Garba claimed in his statement that President Buhari promised that his administration would continue to pursue a robust, effective and legitimate anti-corruption campaign that safeguards the treasury and commonwealth of all Nigerians. The declaration on corruption also included that the president would not allow a repeat of what happened in the 1980s when buildings and other ill-gotten property seized by his military administration were returned to the same corrupt officials after he was ousted as head of state.

The groups represented at the meeting were the Daura Emirate Coalition of Associations; the Amalgamation of Daura Emirate Political Associations; the Buhari Group; the Daura Emirate Development Forum; Women in Politics in Daura Emirate and the Daura Emirate Consultative Forum.

While the president is at liberty to meet and discuss with all groups, however parochial their vision, this meeting in Daura was with politically exposed groups in the president’s hometown and could not be excused of selfishness as well as poor judgment.Certainly, it was not right for the leader of a complex nation like Nigeria with many nations within it to address a few of his kinsmen on serious nationally-sensitive political issues.

The message on the fate of assets recovery should have been delivered to the generality of Nigerians at a more appropriate forum. So much for symbolisms.President Muhammadu Buhari had in 2016 set up an inter-agency Presidential Committee on Asset Recovery as part of the efforts to strengthen the ongoing fight against corruption with the Vice President, Prof. Yemi Osinbajo, as the head of the Committee. The PCAR, which was set up on the recommendation of the Presidential Advisory Council Against Corruption, is to oversee the anti-corruption agenda and coordinate asset recovery process.
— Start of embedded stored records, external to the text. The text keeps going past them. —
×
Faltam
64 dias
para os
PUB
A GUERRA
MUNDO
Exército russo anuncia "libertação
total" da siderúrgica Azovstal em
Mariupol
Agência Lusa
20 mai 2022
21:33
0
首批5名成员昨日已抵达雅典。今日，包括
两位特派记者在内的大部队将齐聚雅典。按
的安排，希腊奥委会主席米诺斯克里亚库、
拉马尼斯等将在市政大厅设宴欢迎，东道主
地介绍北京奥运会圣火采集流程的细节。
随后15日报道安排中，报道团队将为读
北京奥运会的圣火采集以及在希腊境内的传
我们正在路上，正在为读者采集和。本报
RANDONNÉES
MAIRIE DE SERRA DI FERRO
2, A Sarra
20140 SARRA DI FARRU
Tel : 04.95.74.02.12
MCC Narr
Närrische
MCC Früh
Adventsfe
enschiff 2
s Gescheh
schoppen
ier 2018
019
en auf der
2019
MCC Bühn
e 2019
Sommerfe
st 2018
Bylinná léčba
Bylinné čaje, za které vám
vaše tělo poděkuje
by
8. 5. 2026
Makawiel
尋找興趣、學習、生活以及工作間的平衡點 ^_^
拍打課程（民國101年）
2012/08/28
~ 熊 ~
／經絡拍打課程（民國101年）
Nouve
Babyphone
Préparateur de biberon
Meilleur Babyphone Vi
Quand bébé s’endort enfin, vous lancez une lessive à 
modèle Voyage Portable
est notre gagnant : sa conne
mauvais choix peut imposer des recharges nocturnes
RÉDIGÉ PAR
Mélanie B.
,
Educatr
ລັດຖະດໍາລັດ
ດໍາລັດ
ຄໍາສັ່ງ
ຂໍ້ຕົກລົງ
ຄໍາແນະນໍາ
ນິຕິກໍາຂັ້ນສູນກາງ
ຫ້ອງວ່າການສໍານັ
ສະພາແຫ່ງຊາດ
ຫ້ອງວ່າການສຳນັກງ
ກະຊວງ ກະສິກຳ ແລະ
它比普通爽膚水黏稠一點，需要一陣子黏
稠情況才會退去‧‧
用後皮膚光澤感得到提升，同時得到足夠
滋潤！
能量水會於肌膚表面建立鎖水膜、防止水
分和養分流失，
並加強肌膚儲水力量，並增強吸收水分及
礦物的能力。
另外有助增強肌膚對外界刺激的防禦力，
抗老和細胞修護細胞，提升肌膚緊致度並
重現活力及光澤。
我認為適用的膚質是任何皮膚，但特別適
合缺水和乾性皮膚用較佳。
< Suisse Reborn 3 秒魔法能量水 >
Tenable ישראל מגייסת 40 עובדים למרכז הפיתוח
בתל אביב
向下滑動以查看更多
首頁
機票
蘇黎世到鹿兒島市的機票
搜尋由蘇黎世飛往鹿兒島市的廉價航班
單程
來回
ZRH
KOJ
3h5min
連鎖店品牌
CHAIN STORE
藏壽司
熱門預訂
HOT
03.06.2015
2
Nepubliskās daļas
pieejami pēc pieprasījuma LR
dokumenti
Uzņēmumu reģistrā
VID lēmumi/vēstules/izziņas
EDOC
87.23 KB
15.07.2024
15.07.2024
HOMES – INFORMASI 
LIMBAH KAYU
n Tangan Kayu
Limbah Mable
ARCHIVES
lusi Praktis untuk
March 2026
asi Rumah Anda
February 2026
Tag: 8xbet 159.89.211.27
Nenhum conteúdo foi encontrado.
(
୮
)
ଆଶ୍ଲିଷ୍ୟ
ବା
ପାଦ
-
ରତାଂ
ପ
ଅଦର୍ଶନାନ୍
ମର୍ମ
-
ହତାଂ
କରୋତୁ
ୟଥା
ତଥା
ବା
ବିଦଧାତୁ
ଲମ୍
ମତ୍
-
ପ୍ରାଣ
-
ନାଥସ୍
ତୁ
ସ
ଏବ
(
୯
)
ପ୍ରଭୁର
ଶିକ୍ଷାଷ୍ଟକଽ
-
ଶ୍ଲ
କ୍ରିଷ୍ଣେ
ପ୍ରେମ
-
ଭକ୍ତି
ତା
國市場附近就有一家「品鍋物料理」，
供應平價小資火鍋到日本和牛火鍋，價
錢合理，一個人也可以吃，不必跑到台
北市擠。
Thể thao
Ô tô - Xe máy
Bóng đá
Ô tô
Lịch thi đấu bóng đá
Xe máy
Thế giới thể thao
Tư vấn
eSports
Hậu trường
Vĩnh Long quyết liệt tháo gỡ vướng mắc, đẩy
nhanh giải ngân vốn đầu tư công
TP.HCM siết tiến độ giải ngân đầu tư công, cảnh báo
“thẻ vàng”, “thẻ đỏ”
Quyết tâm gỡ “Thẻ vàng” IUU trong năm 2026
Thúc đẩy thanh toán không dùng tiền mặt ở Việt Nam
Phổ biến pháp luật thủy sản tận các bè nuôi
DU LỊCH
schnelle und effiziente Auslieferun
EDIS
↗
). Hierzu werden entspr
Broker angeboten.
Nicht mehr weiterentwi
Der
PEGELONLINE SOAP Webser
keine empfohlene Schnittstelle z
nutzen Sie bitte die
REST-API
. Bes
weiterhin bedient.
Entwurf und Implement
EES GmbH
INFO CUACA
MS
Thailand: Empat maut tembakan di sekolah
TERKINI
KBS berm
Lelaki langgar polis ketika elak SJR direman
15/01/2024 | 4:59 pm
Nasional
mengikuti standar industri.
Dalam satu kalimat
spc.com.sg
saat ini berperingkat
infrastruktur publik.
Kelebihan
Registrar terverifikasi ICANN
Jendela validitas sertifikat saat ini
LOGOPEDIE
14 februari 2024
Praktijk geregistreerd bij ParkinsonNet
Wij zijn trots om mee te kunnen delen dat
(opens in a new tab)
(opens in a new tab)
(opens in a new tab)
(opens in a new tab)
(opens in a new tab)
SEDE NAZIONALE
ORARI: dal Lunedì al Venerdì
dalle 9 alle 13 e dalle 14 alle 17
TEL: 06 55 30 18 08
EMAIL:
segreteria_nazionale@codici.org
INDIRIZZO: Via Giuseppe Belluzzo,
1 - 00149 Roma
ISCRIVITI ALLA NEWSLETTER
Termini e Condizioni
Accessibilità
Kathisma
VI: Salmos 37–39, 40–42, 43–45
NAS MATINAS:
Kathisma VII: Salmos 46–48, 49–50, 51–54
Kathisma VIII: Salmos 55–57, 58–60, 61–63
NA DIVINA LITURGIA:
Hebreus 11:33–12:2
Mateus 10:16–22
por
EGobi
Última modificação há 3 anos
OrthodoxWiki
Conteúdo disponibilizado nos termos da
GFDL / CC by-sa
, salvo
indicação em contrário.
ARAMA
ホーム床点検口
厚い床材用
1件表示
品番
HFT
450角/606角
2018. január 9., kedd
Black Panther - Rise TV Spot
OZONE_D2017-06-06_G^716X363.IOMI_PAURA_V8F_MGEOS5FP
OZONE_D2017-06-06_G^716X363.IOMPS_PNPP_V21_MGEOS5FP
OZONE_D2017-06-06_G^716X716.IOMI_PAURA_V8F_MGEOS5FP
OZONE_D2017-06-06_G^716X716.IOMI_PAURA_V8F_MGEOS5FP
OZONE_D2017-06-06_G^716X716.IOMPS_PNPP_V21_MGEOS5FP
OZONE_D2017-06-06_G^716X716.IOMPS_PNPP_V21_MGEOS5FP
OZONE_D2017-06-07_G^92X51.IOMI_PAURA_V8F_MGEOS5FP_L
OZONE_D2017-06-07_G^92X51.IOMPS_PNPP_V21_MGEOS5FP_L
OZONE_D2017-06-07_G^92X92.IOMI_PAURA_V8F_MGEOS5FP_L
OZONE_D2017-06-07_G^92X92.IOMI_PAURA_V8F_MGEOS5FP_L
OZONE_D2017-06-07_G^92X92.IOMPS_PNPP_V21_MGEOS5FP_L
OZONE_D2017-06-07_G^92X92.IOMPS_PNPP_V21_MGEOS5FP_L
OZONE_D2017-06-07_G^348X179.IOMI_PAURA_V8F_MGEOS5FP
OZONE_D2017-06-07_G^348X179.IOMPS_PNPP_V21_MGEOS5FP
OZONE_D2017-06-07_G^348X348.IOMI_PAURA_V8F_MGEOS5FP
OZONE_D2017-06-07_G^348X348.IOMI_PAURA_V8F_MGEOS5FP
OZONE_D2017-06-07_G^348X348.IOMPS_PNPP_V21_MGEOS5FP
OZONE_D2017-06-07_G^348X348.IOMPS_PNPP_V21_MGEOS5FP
The PCAR was coordinating the collation and categorization of recovered assets from 2015-2016; verifying the records and status of physical assets such as buildings recovered under previous administrations and setting up the framework for the management of recovered stolen assets to avoid re-looting and mismanagement of such assets as experienced in the past.

Accordingly, a register was created for recovered stolen assets and other government holdings to avoid a situation where former or even serving public officers cart away moveable assets like vehicles, computers and so on, sometimes in multiples. The idea of sale of recovered assets and depositing proceeds into the federation account is not new and previous governments have tried their hands on same with a measure of success. There are, however, weightier matters of governance here: One is transparency and accountability in this regard. Specifically, the EFCC has not been totally forthcoming with details of how much has been recovered so far. Even at the Senate screening of the Acting Chairman of the Commission, Ibrahim Magu, last year, the question of data on assets and even amount of money recovered so far was hardly fully answered.

Now that the president has reiterated government’s determination to sell recovered property, he should not relent in asking institutions and agencies concerned to obey a court order that the details of owners and quantum of assets recovered should be published. What is more, the citizens should not be ignored, as they have been clamouring for publication of details of those looters and worth of the assets so far recovered from them. It is in the people’s interest to make full disclosure so that conspiracy theories about re-looting of same assets would be discountenanced. That is the only way to instil confidence in the process.

Meanwhile, President Buhari who has been accused several times of disclosing policy issues to foreign media first before telling his own constituents anything about same should note that the idea of choosing to talk to only a Daura audience about sale of recovered national assets was not the best. The medium, it is said, is the message. The other day, while on a hospital bed in the United Kingdom, the President sent a religious festival message to only people in the North West and North East in Hausa language. This was grossly insensitive and cast the leader of Africa’s giant in very bad light.
Buhari is Nigeria’s president and he should be aware of the signals appropriate for governance in a country where transparency is key.